Monday, October 11, 2004

POST-MORTEM ON THE RECENT DEFEAT OF THE AUSTRALIAN LEFT

Various people say that Leftist leader Mark Latham lost because of his bullying personality but, seeing that John Howard is a totally colourless personality, it seems to me that neither party had much to offer in the charisma stakes. So I think it does come down to policies.

Australia is lucky that its major Leftist party (the Australian Labor Party or "ALP") is one of the most conservative Leftist parties that there are (only Singapore's P.A.P. springs to mind as a rival). The sort of pro-market, pro-free-enterprise reforms that were in the USA and the UK the work of Reagan and Thatcher were in Australia principally the work of the ALP. (Though it was John Howard who nobbled the unions via the big defeat of the maritime unions).

The Australian Left was not always like that, however. The short-lived Whitlam (ALP) government of the 1970s did a lot of damage to the economy -- mainly through amateurism rather than ill-will towards anybody, though. And even the Whitlam government had some worthwhile economic policies -- with the fact that it started the process of dismantling Australia's traditionally highly protected economy being particularly to its credit. For what I wrote on the Whitlam government at the time, see here.

The damage that the Whitlam regime inflicted on the economy (mainly through overspending, with the resultant high inflation) did great harm to the reputation of the ALP as economic managers -- so that subsequent lacklustre conservative governments won office primarily because they were not the ALP. Nobody wanted a repeat performance of the disruptions of the Whitlam years. And to this day both major Australian parties make a big thing of their committment to surplus budgets -- though few people probably remember now that the committment originated as a reaction to Whitlam's big deficits.

Principally in the person of former Rhodes scholar Bob Hawke, the ALP saw therefore that they had to take economics seriously if they were to have the lasting trust of the Australian electorate. So when the conservative coalition finally died of total inanition (principally in the person of the inert Malcolm Fraser), and the ALP finally regained power, Hawke took the opportunity to show that the ALP too could be economically rational -- by privatizing various government businesses, by reducing tariffs, by balancing the budget etc. Bob Hawke has however now long retired to private life and his legacy is beginning to wear off. And the first clear sign of that is the set of policies that ALP leader Mark Latham fought Saturday's election on.

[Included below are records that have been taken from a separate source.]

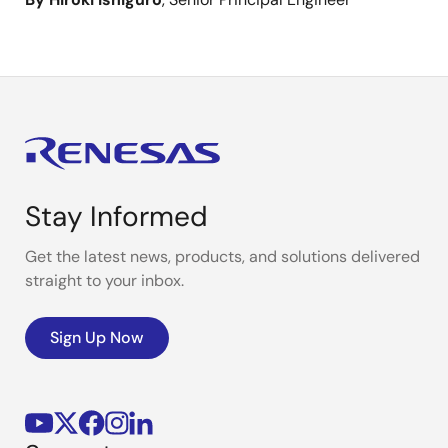
Stay Informed
Get the latest news, products, and solutions delivered
straight to your inbox.
Sign Up Now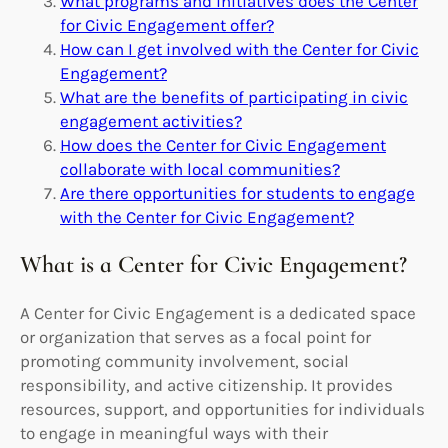
What programs and initiatives does the Center
for Civic Engagement offer?
How can I get involved with the Center for Civic
Engagement?
What are the benefits of participating in civic
engagement activities?
How does the Center for Civic Engagement
collaborate with local communities?
Are there opportunities for students to engage
with the Center for Civic Engagement?
What is a Center for Civic Engagement?
A Center for Civic Engagement is a dedicated space
or organization that serves as a focal point for
promoting community involvement, social
responsibility, and active citizenship. It provides
resources, support, and opportunities for individuals
to engage in meaningful ways with their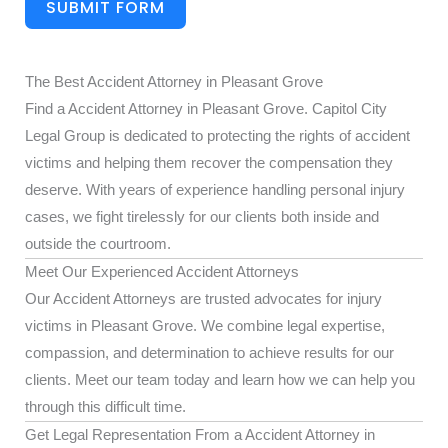
SUBMIT FORM
The Best Accident Attorney in Pleasant Grove
Find a Accident Attorney in Pleasant Grove. Capitol City
Legal Group is dedicated to protecting the rights of accident
victims and helping them recover the compensation they
deserve. With years of experience handling personal injury
cases, we fight tirelessly for our clients both inside and
outside the courtroom.
Meet Our Experienced Accident Attorneys
Our Accident Attorneys are trusted advocates for injury
victims in Pleasant Grove. We combine legal expertise,
compassion, and determination to achieve results for our
clients. Meet our team today and learn how we can help you
through this difficult time.
Get Legal Representation From a Accident Attorney in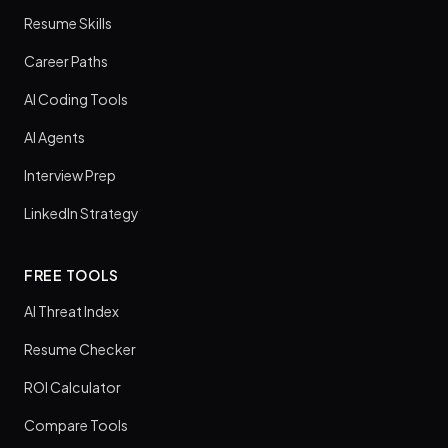
Resume Skills
Career Paths
AI Coding Tools
AI Agents
Interview Prep
LinkedIn Strategy
FREE TOOLS
AI Threat Index
Resume Checker
ROI Calculator
Compare Tools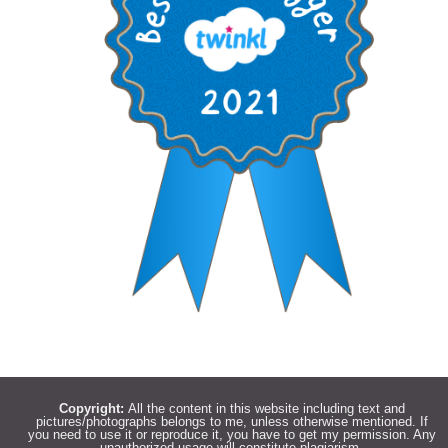
Copyright:
All the content in this website including text and
pictures/photographs belongs to me, unless otherwise mentioned. If
you need to use it or reproduce it, you have to get my permission. Any
unauthorized usage will constitute plagiarism.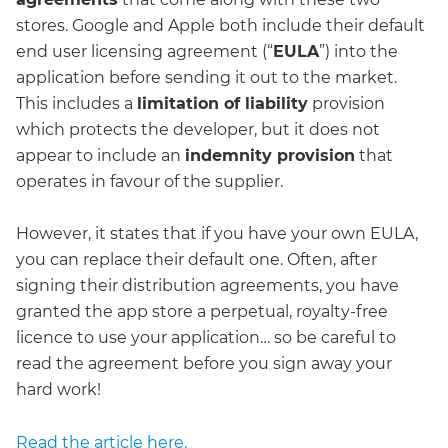
stores. Google and Apple both include their default
end user licensing agreement (“
EULA
”) into the
application before sending it out to the market.
This includes a
limitation of liability
provision
which protects the developer, but it does not
appear to include an
indemnity provision
that
operates in favour of the supplier.
However, it states that if you have your own EULA,
you can replace their default one. Often, after
signing their distribution agreements, you have
granted the app store a perpetual, royalty-free
licence to use your application… so be careful to
read the agreement before you sign away your
hard work!
Read the article here.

Although he has an honours degree in economics, Latham seemed to decide that it was time for the ALP to veer to the Left in many respects. He promised to get Australian troops out of Iraq "by Christmas", he shafted the forest industry workers in favour of a deep Green policy of banning the cutting down of almost all native trees, he made huge spending committments to the elderly and, most incredibly, refused to rule out raising taxes. The latter policy alone would probably have served to lose him the election.

So with all due respect to other more complex analyses (e.g. here) of the reason for the ALP's recent defeat, it seems clear to me the reason is very simple: The ALP lost simply because they were too Leftist for the Australian people. If Latham had stuck to the policies of his esteemed predecessor, Bob Hawke, he might well have won. It has often been said that Margaret Thatcher's principal asset was always the (then far-Left) British Labour Party. Similarly in Australia's recent election, Mark Latham was a considerable asset to John Howard.